Além dos moduladores citados acima, a consolidação (armazenamento) da memória de longa duração sofre influência dos "hormônios do estresse", ß- endorfina, adrenocorticotropina (ACTH), os corticóides, adrenalina, noradrenalina e vasopressina circulantes. Todos esses hormônios atuam através do núcleo basolateral da amígdala (responsável pela mediação de memórias emocionais). Com exceção da ß- endorfina, que inibe a consolidação da memória em qualquer dose, os demais "hormônios do estresse" melhoram a consolidação em níveis moderados e a inibem em doses ou concentrações elevadas. Isso explica o que chamamos de "branco" quando estamos excessivamente estressados.

Nos últimos 15 anos houve um grande avanço nas neurociências, especialmente em relação aos mecanismos fisiológicos e moleculares da formação, consolidação e evocação da memória. No entanto, desde o final do século XIX que Ramon y Cajal (1893), postulou corretamente que as memórias consistem na modificação na forma e na função das sinapses envolvidas na formação dessas memórias. Esse processo de modificação sináptica chamamos de plasticidade neuronal. Cada experiência vivenciada estimula o processo de plasticidade neuronal em diferentes espécies, que vão desde invertebrados aos humanos.

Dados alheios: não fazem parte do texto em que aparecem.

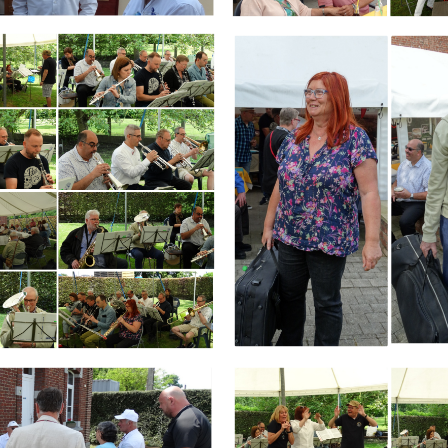
Branding
ARMCHAIR
Branding
ARMCHAIR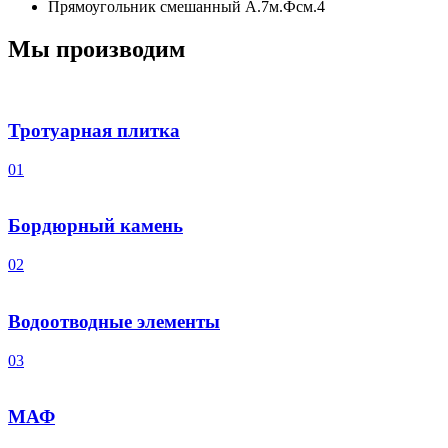
Прямоугольник смешанный А.7м.Фсм.4
Мы производим
Тротуарная плитка
01
Бордюрный камень
02
Водоотводные элементы
03
МАФ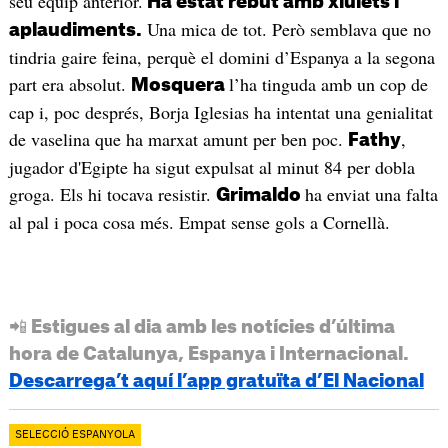
seu equip anterior.
Ha estat rebut amb xiulets i
Una mica de tot. Però semblava que no
aplaudiments.
tindria gaire feina, perquè el domini d’Espanya a la segona
part era absolut.
l’ha tinguda amb un cop de
Mosquera
cap i, poc després, Borja Iglesias ha intentat una genialitat
de vaselina que ha marxat amunt per ben poc.
,
Fathy
jugador d'Egipte ha sigut expulsat al minut 84 per dobla
groga. Els hi tocava resistir.
ha enviat una falta
Grimaldo
al pal i poca cosa més. Empat sense gols a Cornellà.
📲 Estigues al dia amb les notícies d’última
hora de Catalunya, Espanya i Internacional.
Descarrega’t aquí l’app gratuïta d’El Nacional
SELECCIÓ ESPANYOLA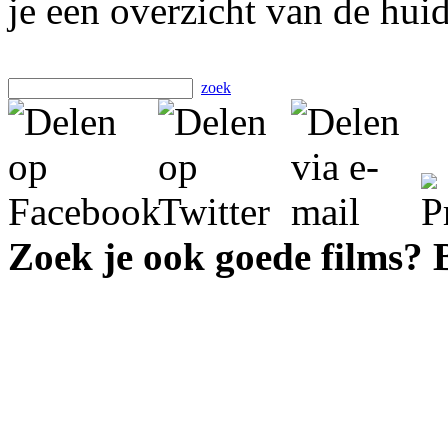
je een overzicht van de hui
zoek
Zoek je ook goede films?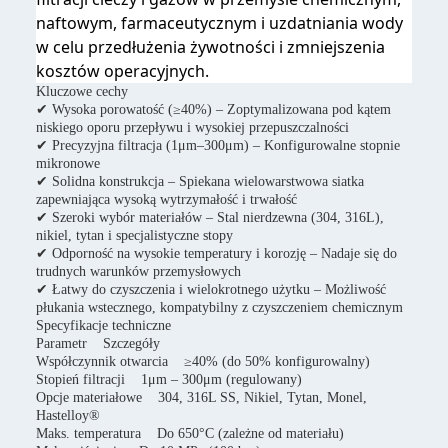
naftowym, farmaceutycznym i uzdatniania wody
w celu przedłużenia żywotności i zmniejszenia
kosztów operacyjnych.
Kluczowe cechy
✔ Wysoka porowatość (≥40%) – Zoptymalizowana pod kątem
niskiego oporu przepływu i wysokiej przepuszczalności
✔ Precyzyjna filtracja (1μm–300μm) – Konfigurowalne stopnie
mikronowe
✔ Solidna konstrukcja – Spiekana wielowarstwowa siatka
zapewniająca wysoką wytrzymałość i trwałość
✔ Szeroki wybór materiałów – Stal nierdzewna (304, 316L),
nikiel, tytan i specjalistyczne stopy
✔ Odporność na wysokie temperatury i korozję – Nadaje się do
trudnych warunków przemysłowych
✔ Łatwy do czyszczenia i wielokrotnego użytku – Możliwość
płukania wstecznego, kompatybilny z czyszczeniem chemicznym
Specyfikacje techniczne
Parametr Szczegóły
Współczynnik otwarcia ≥40% (do 50% konfigurowalny)
Stopień filtracji 1μm – 300μm (regulowany)
Opcje materiałowe 304, 316L SS, Nikiel, Tytan, Monel,
Hastelloy®
Maks. temperatura Do 650°C (zależne od materiału)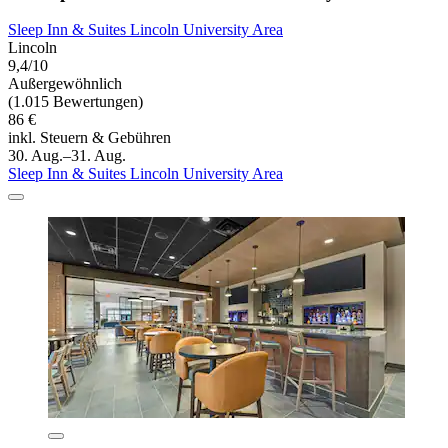
Sleep Inn & Suites Lincoln University Area
Lincoln
9,4/10
Außergewöhnlich
(1.015 Bewertungen)
86 €
inkl. Steuern & Gebühren
30. Aug.–31. Aug.
Sleep Inn & Suites Lincoln University Area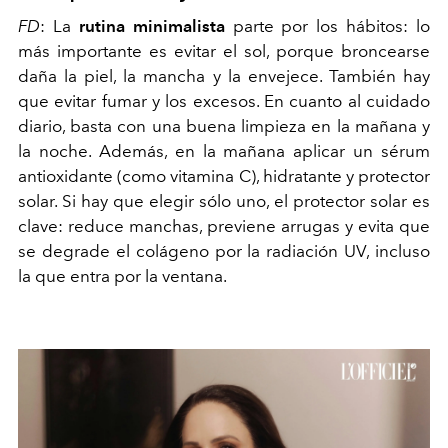
FD
: La
rutina minimalista
parte por los hábitos: lo
más importante es evitar el sol, porque broncearse
daña la piel, la mancha y la envejece. También hay
que evitar fumar y los excesos. En cuanto al cuidado
diario, basta con una buena limpieza en la mañana y
la noche. Además, en la mañana aplicar un sérum
antioxidante (como vitamina C), hidratante y protector
solar. Si hay que elegir sólo uno, el protector solar es
clave: reduce manchas, previene arrugas y evita que
se degrade el colágeno por la radiación UV, incluso
la que entra por la ventana.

Embora possamos armazenar tantas experiências quanto possível, podemos dizer que tão importante quanto o armazenamento de informações é o seu esquecimento. O fenômeno do esquecimento é fisiológico e desempenha um papel adaptativo. Imagine só se fôssemos capazes de "guardar" tudo aquilo que vivenciamos com uma riqueza de detalhes, seria praticamente impossível, pois levaríamos boa parte do nosso tempo recordando cada detalhe vivenciado. No entanto, quando o esquecimento é patológico, e prejudica de maneira irreversível a vida cognitiva do indivíduo, estamos diante de um quadro de doença neurodegenerativa. A mais comum delas é a doença de Alzheimer. Na sua fase inicial o indivíduo esquece fatos mais recentes. À medida que a doença evolui, a memória remota do paciente é afetada, culminando com o não reconhecimento dos parentes e pessoas mais próximas, perda das habilidades e por fim da sua própria identidade. Essas lesões ocorrem inicialmente no córtex entorrinal e, a seguir, no hipocampo. A utilização de fármacos para o tratamento da doença de Alzheimer, bem como de outras demências, até o momento, são pouco específicos e eficazes. Porém, está bastante claro que o exercício contínuo da memória em suas diversas formas pode prevenir ou ao menos retardar o aparecimento das demências e da doença de Alzheimer.